Against these attacks, McPhillips’ advice was that comrades elected in this period needed to hold on fiercely to these positions because the objective was to drive all independence and independents out of the trade union movement. He believed that once we were removed it would be almost impossible to get communists back into elected positions. I reflected many times on this when under twenty-six years of constant attacks, watching how even independent-minded militants like Hughie Williams from the TWU were removed. There were quite a few others, and this is continuing in the movement.

The collaboration does not stop with changes to government. The rotations of the two-party system are used to consolidate each setback with Labor governments smoothing out the rough edges left by Coalition governments. This can be witnessed in the defeat of WorkChoices, which had some holes that enabled class struggle to drive through it. This was ultimately replaced by the far more effective Fair Work Act that shuts down struggle and strangles the union movement with well targeted measures.

It can take decades to build tried and trusted leadership. Workers seek and need competent leaders but when your most trusted and competent leaders go over to capitalism in the form of opportunism, this is an overwhelming situation. McPhillips was a giant against this opportunism. This was evident in the battle at the 7th SPA Congress over the Party Constitution and large parts of our Party Program, where McPhillips led a successful struggle in defeating moves to water down our program to transform our Party into an organisation that saw the social movements as primary over class struggle. This is the legacy of McPhillip’s work and leadership, which the reprinting of this pamphlet only reconfirms, renewing that pledge for a new generation of workers.

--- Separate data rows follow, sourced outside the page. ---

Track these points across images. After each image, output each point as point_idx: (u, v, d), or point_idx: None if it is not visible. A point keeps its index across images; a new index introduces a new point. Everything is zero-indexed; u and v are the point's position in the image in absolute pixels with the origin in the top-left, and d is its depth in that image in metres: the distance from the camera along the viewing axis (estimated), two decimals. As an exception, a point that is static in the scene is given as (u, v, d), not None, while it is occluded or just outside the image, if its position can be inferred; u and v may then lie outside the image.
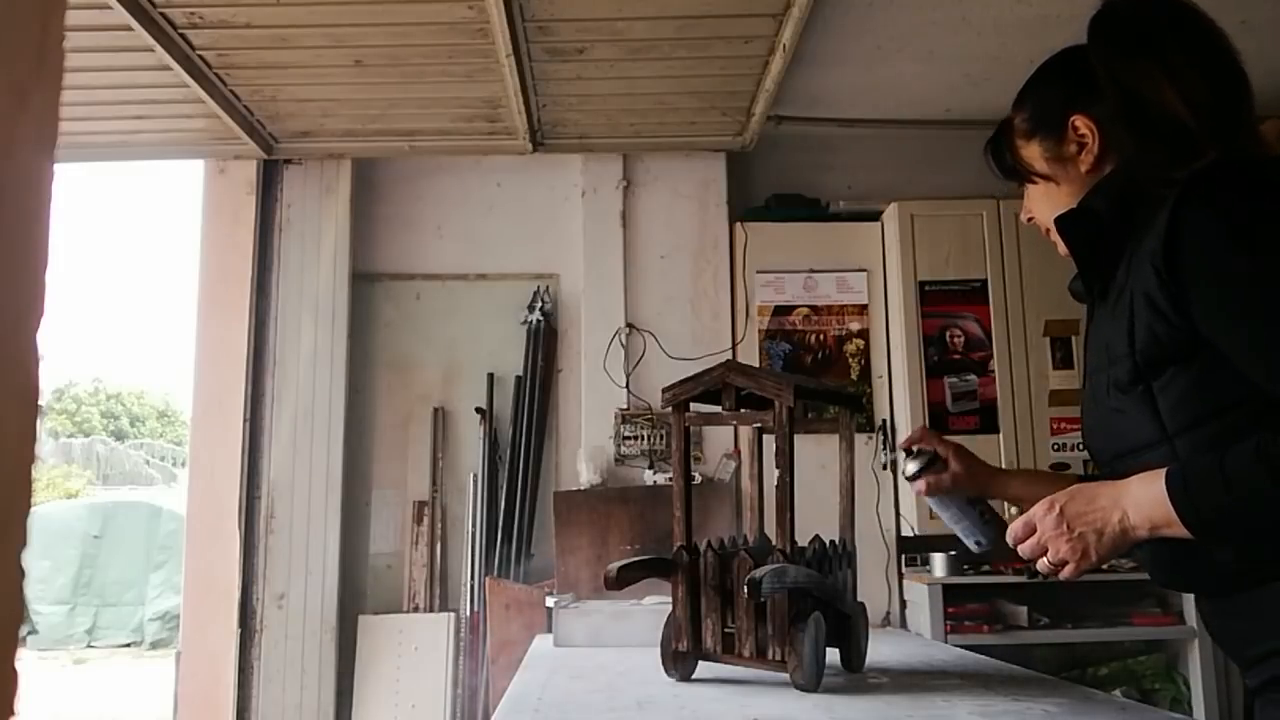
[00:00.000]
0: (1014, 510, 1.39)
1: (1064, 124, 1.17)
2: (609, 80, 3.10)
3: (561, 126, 3.48)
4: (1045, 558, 1.08)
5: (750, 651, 1.49)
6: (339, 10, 2.64)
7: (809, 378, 3.37)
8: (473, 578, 3.51)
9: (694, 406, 1.64)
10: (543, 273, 3.76)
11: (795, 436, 1.51)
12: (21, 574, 0.28)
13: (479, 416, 3.63)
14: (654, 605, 2.11)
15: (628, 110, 3.36)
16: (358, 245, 3.71)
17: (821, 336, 3.60)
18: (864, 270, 3.61)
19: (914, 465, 1.41)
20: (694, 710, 1.35)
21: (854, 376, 3.57)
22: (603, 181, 3.70)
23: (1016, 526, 1.12)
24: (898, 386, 3.50)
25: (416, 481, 3.65)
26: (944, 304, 3.44)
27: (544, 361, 3.65)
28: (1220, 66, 1.08)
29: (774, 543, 1.51)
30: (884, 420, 3.54)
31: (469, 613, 3.49)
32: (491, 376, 3.67)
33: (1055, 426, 3.34)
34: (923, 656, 1.85)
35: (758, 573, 1.41)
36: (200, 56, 2.90)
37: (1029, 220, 1.29)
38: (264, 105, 3.25)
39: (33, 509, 0.29)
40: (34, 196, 0.29)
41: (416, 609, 3.53)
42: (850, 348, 3.59)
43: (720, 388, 1.59)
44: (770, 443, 1.54)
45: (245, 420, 3.50)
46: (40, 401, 0.29)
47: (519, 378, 3.65)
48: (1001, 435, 3.34)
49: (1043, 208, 1.24)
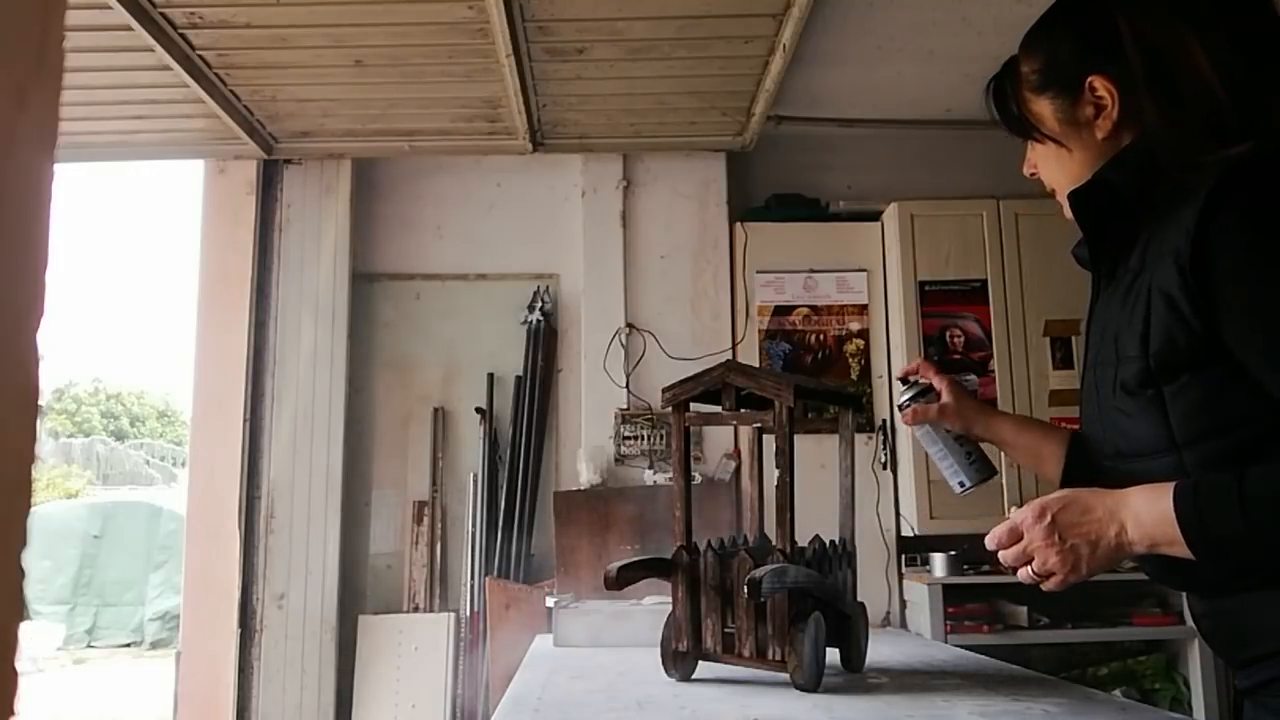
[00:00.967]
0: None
1: (1080, 83, 1.05)
2: (609, 80, 3.10)
3: (561, 126, 3.48)
4: (1029, 567, 1.00)
5: (750, 651, 1.49)
6: (339, 10, 2.64)
7: (809, 378, 3.36)
8: (473, 578, 3.51)
9: (694, 406, 1.64)
10: (543, 273, 3.76)
11: (795, 436, 1.51)
12: (21, 574, 0.28)
13: (479, 416, 3.63)
14: (654, 605, 2.11)
15: (628, 110, 3.36)
16: (357, 245, 3.71)
17: (821, 336, 3.60)
18: (864, 270, 3.61)
19: (907, 394, 1.42)
20: (694, 710, 1.35)
21: (854, 376, 3.57)
22: (603, 181, 3.70)
23: (1000, 532, 1.01)
24: (897, 386, 3.49)
25: (416, 481, 3.65)
26: (944, 304, 3.44)
27: (544, 361, 3.65)
28: (1262, 40, 0.97)
29: (774, 543, 1.51)
30: (884, 420, 3.55)
31: (469, 613, 3.49)
32: (491, 376, 3.67)
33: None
34: (923, 656, 1.85)
35: (758, 573, 1.41)
36: (200, 56, 2.90)
37: (1032, 175, 1.18)
38: (264, 105, 3.25)
39: (33, 509, 0.29)
40: (34, 196, 0.29)
41: (416, 609, 3.53)
42: (850, 348, 3.59)
43: (720, 388, 1.59)
44: (770, 443, 1.54)
45: (245, 420, 3.50)
46: (40, 401, 0.29)
47: (519, 378, 3.65)
48: (1001, 435, 3.34)
49: (1053, 170, 1.13)
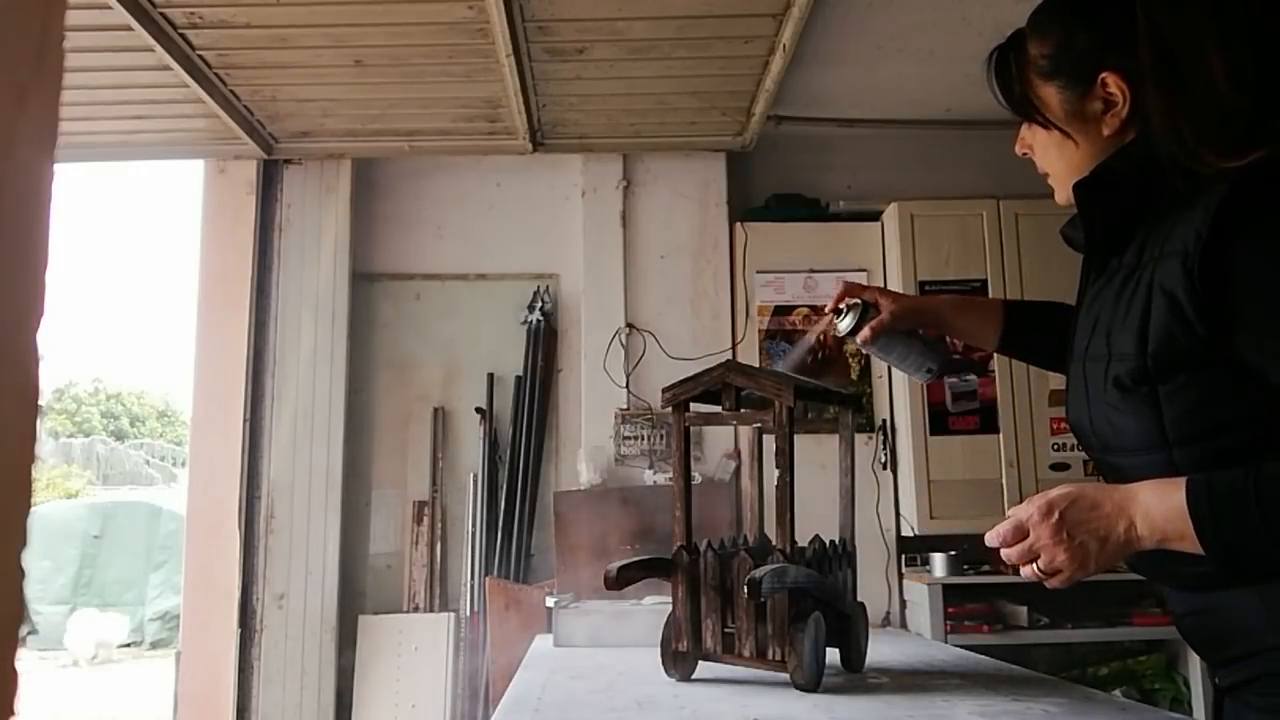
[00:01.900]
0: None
1: (1093, 77, 1.01)
2: (609, 80, 3.10)
3: (561, 126, 3.48)
4: (1035, 564, 0.98)
5: (750, 651, 1.48)
6: (339, 10, 2.64)
7: (809, 378, 3.36)
8: (473, 578, 3.51)
9: (694, 406, 1.63)
10: (542, 273, 3.76)
11: (795, 436, 1.51)
12: (21, 574, 0.28)
13: (479, 416, 3.63)
14: (654, 605, 2.11)
15: (628, 110, 3.36)
16: (357, 245, 3.71)
17: (821, 336, 3.59)
18: (864, 270, 3.61)
19: (849, 319, 1.41)
20: (694, 710, 1.35)
21: (854, 376, 3.57)
22: (603, 181, 3.70)
23: (1005, 529, 1.00)
24: (897, 387, 3.50)
25: (416, 481, 3.65)
26: (944, 304, 3.43)
27: (544, 361, 3.65)
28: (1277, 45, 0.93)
29: (774, 543, 1.51)
30: (884, 420, 3.54)
31: (469, 613, 3.49)
32: (491, 376, 3.67)
33: (1055, 426, 3.33)
34: (923, 656, 1.85)
35: (758, 573, 1.40)
36: (200, 56, 2.90)
37: (1024, 154, 1.15)
38: (264, 105, 3.25)
39: (33, 509, 0.29)
40: (34, 196, 0.29)
41: (416, 609, 3.53)
42: (850, 348, 3.59)
43: (720, 388, 1.59)
44: (770, 443, 1.54)
45: (245, 420, 3.50)
46: (40, 401, 0.29)
47: (519, 378, 3.65)
48: (1001, 435, 3.34)
49: (1051, 157, 1.10)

McPhillips was a legend of our movement. I urge Comrades to study McPhillip’s book, which is a strong argument in favour of communist work in the trade unions that places the priority of the Party as the leading force in that movement. Our Party must prioritise its work in this area. McPhillips was in firm agreement with Marx that the working class does not become a class until it is conscious of being a class for itself and conscious of its historic role as liberator of all classes in society. The creation of the communist party by the Australian working class resulted from that conscious role. The destruction of that party’s unity was a criminal act against the class. Those who put their sectarian views which support reformism as a priority over the creation of the class rule of the working class are responsible – just as any bourgeois politicians –  for the continued decline of the working class and its organisation. We call on them to set aside those individual egotistic views that separate them from the interests of the class. Reformism and revisionism make the class a disarmed and atomised group to be the dominated by the bourgeoisie.

Read McPhillips and be inspired and join the struggle for human liberation. Red Salute, Jack. To your firmness, your bravery, and dedication to our struggle!